How do you solve # 2/3 = 2 - (5x-3)/(x-1)#?

Question

Nathan Axel · Accepted Answer

#x=5/11#

Let's subtract #2# from both sides to get

#2/3-6/3=-(5x-3)/(x-1)#

#=>-4/3=-(5x-3)/(x-1)#

To get rid of the #x-1# in the denominator, let's multiply both sides by it. This gives us

#(-4(x-1))/3=-(5x-3)#

We can also get rid of the #3# in the denominator by multiplying both sides by it. We get

#-4(x-1)=-3(5x-3)#

Let's distribute the #-4# and #-3# to their respective terms to get

#-4x+4=-15x+9#

Adding #15x# on both sides gives us

#11x+4=9#

Subtracting #4# from both sides, we get

#11x=5#

Lastly, dividing both sides by #11# gives us

#x=5/11#

I hope this is useful.

Eva Adamson · Answer

undefined To solve the equation 2/3 = 2 - (5x-3)/(x-1), we can start by multiplying both sides of the equation by the common denominator, which is (x-1). This will help us eliminate the fractions.

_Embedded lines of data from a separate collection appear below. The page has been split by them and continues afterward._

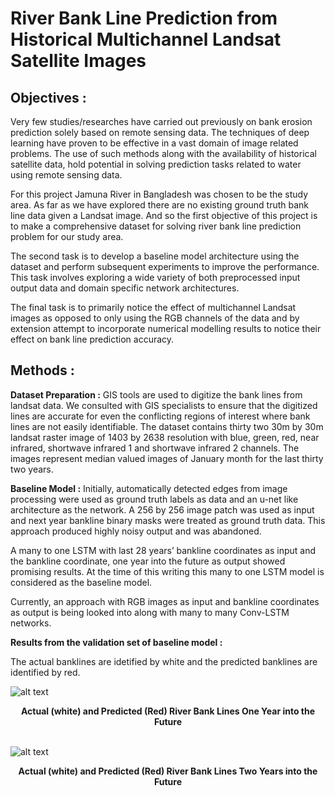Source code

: # River Bank Line Prediction from Historical Multichannel Landsat Satellite Images

## Objectives :
Very few studies/researches have carried out previously on bank erosion prediction solely based on remote sensing data. The techniques of deep learning have proven to be effective in a vast domain of image related problems. The use of such methods along with the availability of historical satellite data, hold potential in solving prediction tasks related to water using remote sensing data. 

For this project Jamuna River in Bangladesh was chosen to be the study area. As far as we have explored there are no existing ground truth bank line data given a Landsat image. And so the first objective of this project is to make a comprehensive dataset for solving river bank line prediction problem for our study area. 

The second task is to develop a baseline model architecture using the dataset and perform subsequent experiments to improve the performance. This task involves exploring a wide variety of both preprocessed input output data and domain specific network architectures.

The final task is to primarily notice the effect of multichannel Landsat images as opposed to only using the RGB channels of the data and by extension attempt to incorporate numerical modelling results to notice their effect on bank line prediction accuracy.

## Methods :

**Dataset Preparation :**
GIS tools are used to digitize the bank lines from landsat data. We consulted with GIS specialists to ensure that the digitized lines are accurate for even the conflicting regions of interest where bank lines are not easily identifiable. The dataset contains thirty two 30m by 30m landsat raster image of 1403 by 2638 resolution with blue, green, red, near infrared, shortwave infrared 1 and shortwave infrared 2 channels. The images represent median valued images of January month for the last thirty two years. 

**Baseline Model :**
Initially, automatically detected edges from image processing were used as ground truth labels as data and an u-net like architecture as the network. A 256 by 256 image patch was used as input and next year bankline binary masks were treated as ground truth data. This approach produced highly noisy output and was abandoned.

A many to one LSTM with last 28 years’ bankline coordinates as input and the bankline coordinate, one year into the future as output showed promising results. At the time of this writing this many to one LSTM model is considered as the baseline model. 

Currently, an approach with RGB images as input and bankline coordinates as output is being looked into along with many to many Conv-LSTM networks.

**Results from the validation set of baseline model :**

The actual banklines are idetified by white and the predicted banklines are identified by red.

![alt text](https://github.com/antorhasan/bank_line_prediction/blob/master/pngs/label0.png) 

<p align="center">
  <b>Actual (white) and Predicted (Red) River Bank Lines One Year into the Future</b><br>
  <br/>
</p>


![alt text](https://github.com/antorhasan/bank_line_prediction/blob/master/pngs/label1.png) 

<p align="center">
  <b>Actual (white) and Predicted (Red) River Bank Lines Two Years into the Future</b><br>
  <br/>
</p>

First, multiply 2/3 by (x-1):

(2/3)(x-1) = 2(x-1) - (5x-3)

Next, simplify both sides of the equation:

2(x-1) = 2(x-1) - (5x-3)

Expand the equation:

2x - 2 = 2x - 2 - 5x + 3

Combine like terms:

2x - 2 = -3x + 1

Move all the variables to one side of the equation:

2x + 3x = 1 + 2

Combine like terms:

5x = 3

Divide both sides of the equation by 5:

x = 3/5

Therefore, the solution to the equation 2/3 = 2 - (5x-3)/(x-1) is x = 3/5.